PROFILE: Temple Inherited Cardiomyopathy Program

Recent advances in biotechnology provide an opportunity to interrogate the human genome in a highly efficient, rapid and cost-effective manner, augmenting our understanding of the genetic underpinnings of many diseases, including cardiomyopathy. The genetic basis of hypertrophic cardiomyopathy has been recognized for some time, but it was not known until recently that at least one-third of so-called idiopathic dilated cardiomyopathy (IDCM) cases have a genetic (familial) basis. Familial dilated cardiomyopathy (DCM) is usually inherited in an autosomal dominant mode, so a three-generation detailed family history is recommended when a patient presents with DCM. However, the family history has low negative predictive value for a variety of reasons, including inaccurate classification or incomplete knowledge of family deaths and the genetic phenomena of incomplete penetrance and variable expressivity. The Temple Inherited Cardiomyopathy Program (TICP) directed by Daniel L. Dries, MD, combines family history and targeted genetic screening to better identify, counsel and treat patients with familial DCM or its genetic risk factors.
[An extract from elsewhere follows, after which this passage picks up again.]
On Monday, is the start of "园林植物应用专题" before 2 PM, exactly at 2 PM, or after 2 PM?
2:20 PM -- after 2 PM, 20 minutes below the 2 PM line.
The most recent HRS/EHRA Expert Consensus Statement on the State of Genetic Testing for the Channelopathies and Cardiomyopathies1 recommends that genetic testing be conducted in all cases of DCM, and that all of a patient’s first-degree relatives be screened. This is especially recommended in cases of idiopathic dilated cardiomyopathy with associated cardiac conduction disease or family history of sudden cardiac death. Current technologies allow the identification of the disease-causing variant in approximately 40 to 50 percent of hypertrophic cardiomyopathy cases. Family screening can then be facilitated by testing at-risk first-degree relatives for this specific mutation.
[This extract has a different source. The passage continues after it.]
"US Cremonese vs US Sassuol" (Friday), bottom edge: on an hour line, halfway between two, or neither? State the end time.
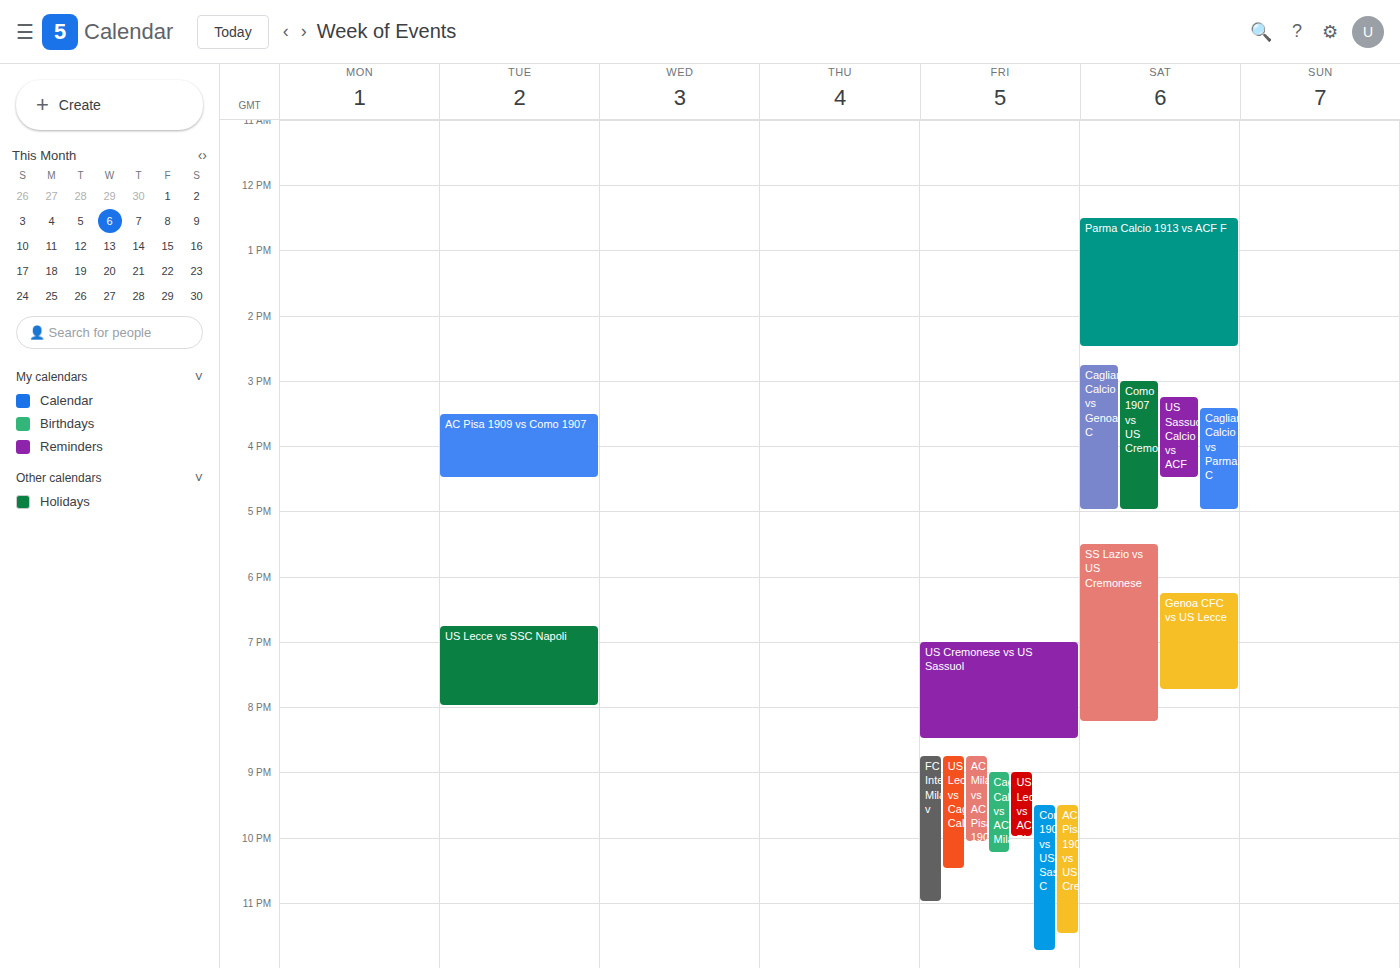
8:30 PM -- halfway between the 8 PM and 9 PM lines.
The TICP provides comprehensive diagnostic and management assistance for the full spectrum of inherited cardiomyopathies. The initial evaluation includes extending the pedigree, genetic counseling and targeted genetic testing, and the Program’s trained staff makes recommendations for screening potentially at-risk, asymptomatic family members.
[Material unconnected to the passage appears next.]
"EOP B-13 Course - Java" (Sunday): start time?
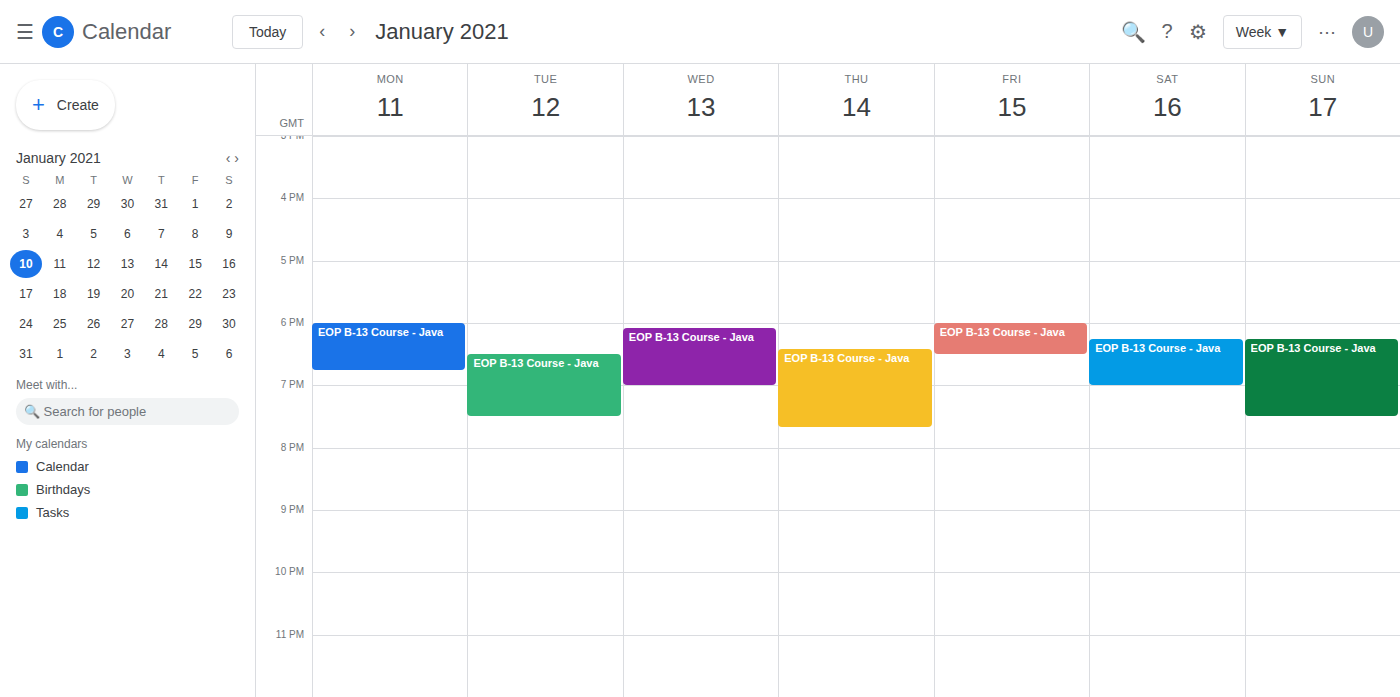
6:15 PM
The Temple Inherited Cardiomyopathy Program helps diagnose and manage all inherited myopathies, including:

  • Familial dilated cardiomyopathy
  • Hypertrophic cardiomyopathy
  • Arrhythmogenic cardiomyopathy (formerly called arrhythmogenic right ventricular dysplasia)
  • Left-ventricular non-compaction
  • Restrictive cardiomyopathy
  • Cardiac amyloid disease

The Temple Hypertrophic Cardiomyopathy (HCM) Program consists of a multidisciplinary care team that provides services spanning the full spectrum of HCM care—including evaluation, genetic testing and family screening, genetic counseling, assessment of risk for sudden cardiac death and need for implantable cardiac defibrillator, and counseling for activity restrictions if any. The HCM Program also offers state-of-the-art cardiac imaging, including quantification of cardiac fibrosis (a newly recognized independent criterion in HCM patients for placement of a cardiac defibrillator for primary prevention of sudden cardiac death) and identification of patients who may benefit from surgical septal myectomy or alcohol septal ablation, both procedures that are available at Temple.

1Ackerman, M.J., Priori, S.G., Willems, S., et al. (2011). HRS/EHRA Expert Consensus Statement on the State of Genetic Testing for the Channelopathies and Cardiomyopathies. Heart Rhythm 8(8):1308–1339.